TB: I still hear complaints about regulators in some markets; for example, it taking two years to get approval for a new product. One hopes that regulators will align themselves with the interests of the consumer.

From one perspective, whatever the industry, disruptors will likely have to work hard to persuade regulators and legislators to accept their new offer, but they should see it as an essential part of the game.

Uber and Grab, for example, know that they have to fight on this front in every market they enter in the world, obviously, but the bottom line is consumers, in Bangkok, for example, want them there.

So although consumers perhaps do not have such strong sentiments toward insurers as they do toward the likes of Grab, InsurTechs are still the poster child of many regulators. So, if these players have a strong customer value proposition, they should be able to leverage that, though we also must not forget the importance that people relationships always play too.

MG: Right. At the risk of transgressing into the political sphere, I feel it worth observing that I think it makes a difference when there is clear accountability. If you are operating in a market where there is political accountability to the population as a whole, which is not necessarily the case in some of the markets we are talking about, one would hope that a regulator would themselves have accountability to that same general population as consumers.

What’s more, there is political power to be had in championing consumer needs. So this is where business and political interests merge, and both the governments of the home countries of MNC insurers, plus the insurers themselves, have a role to play in pushing for representative government in the countries where they do business.

One final question, then, about InsurTech and where it goes from here.

Most, if not all, western markets have gone the aggregator route, not just disrupting channels but, in some markets, leading to the complete disappearance of some traditional distribution channels. For example, people now purchase motor and home insurance almost exclusively online now in places such as the UK.

TB: That’s a difficult one. One economic and cultural consideration is that, in Asia, labour is comparatively cheap, and so services generally are still quite human-dependent. People are used to having things done for them, so there still seems a reluctance to transact online when someone can take care of it for you personally.

MG: So we haven’t seen any market across the whole of APAC where an aggregator has come in and completely turned it on its head by going direct to consumer and thus completely sidelining intermediaries, as we have seen in other markets?
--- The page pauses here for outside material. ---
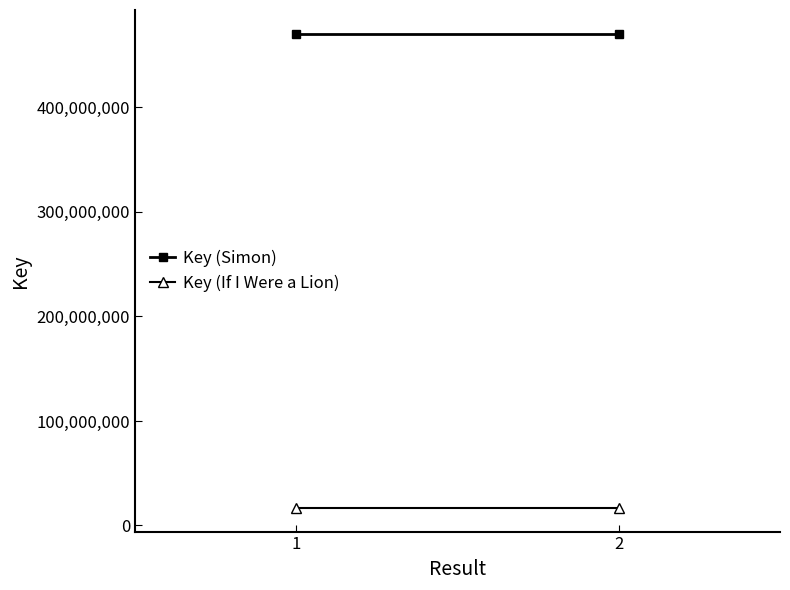

Count the number of data series in this chart.

2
TB: No, and where they have come in, often we find there is still a human intervention required, most often through a call centre. Policy Bazaar in India, which have been very successful, still rely on a call centre. Furthermore, their business is configured very differently to aggregators in western countries, as they offer their tech services to insurers and intermediaries, so they are much more than just an aggregator.
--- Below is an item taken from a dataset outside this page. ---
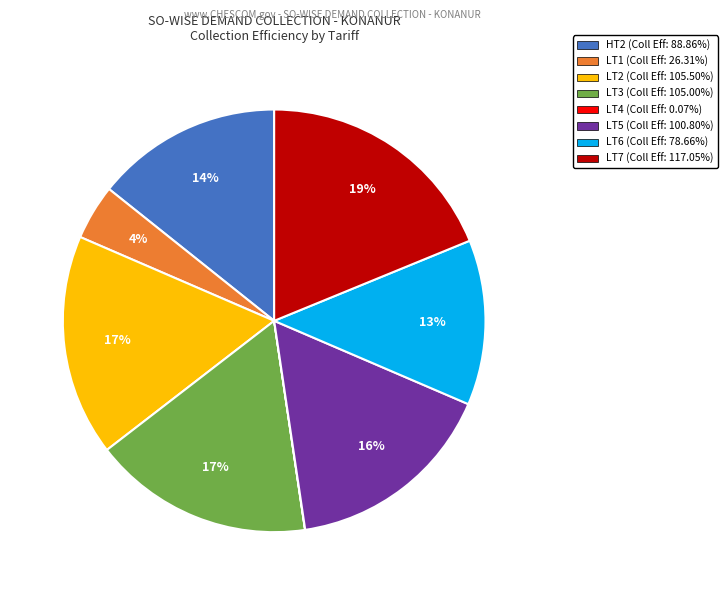

To the nearest percent, what is the difference between the largest and smallest slice percentages?

19%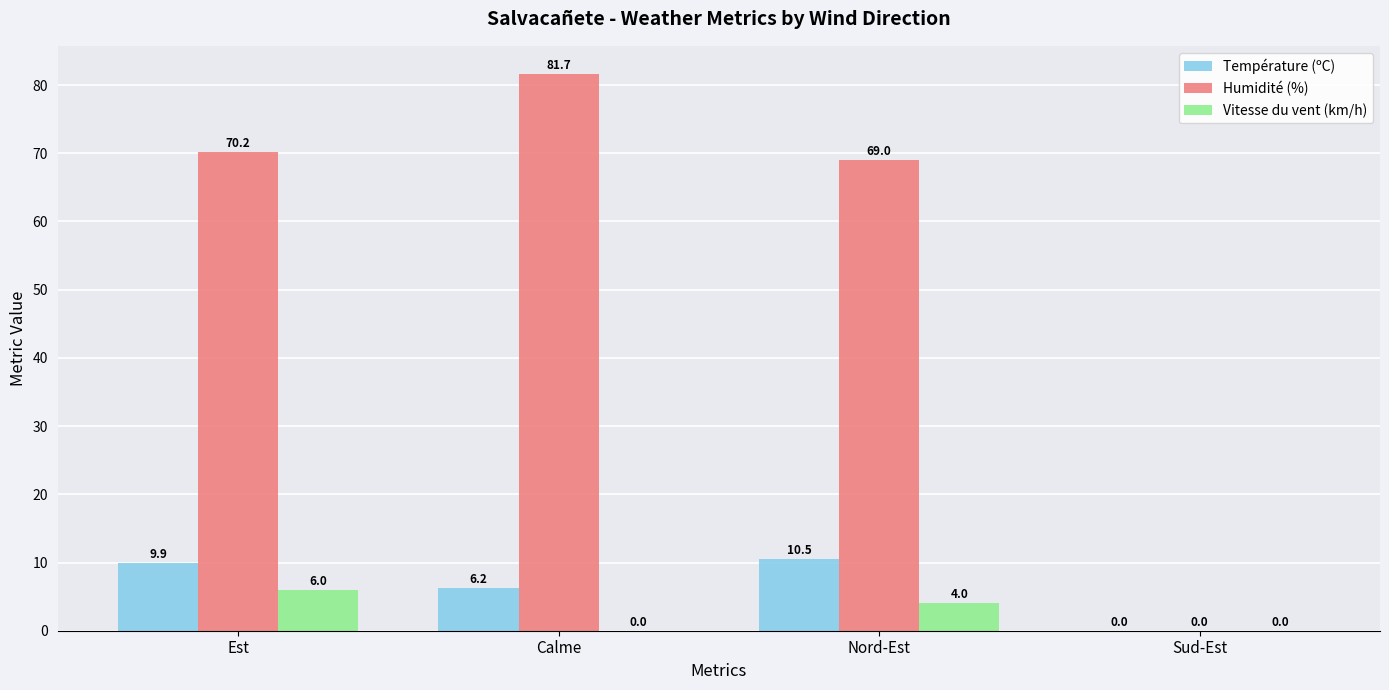

Where is Vitesse du vent (km/h) nearest to the value 3?

Nord-Est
Interestingly though, they were hoping to corner up to 25% of the market due to Covid, which has not happened, so consumers are not changing as quickly as expected, and the human touch is still needed.

So I guess the lesson is that InsurTechs looking to come into the APAC region, with a great piece of tech that insurers can utilise, should not expect to easily replicate the business model and they shouldn’t expect for it to fly here without some quite serious local adaptation.

TB: Absolutely.

Theresa Blissing was in conversation with Matt Grose. The contents of this interview have been edited for clarity.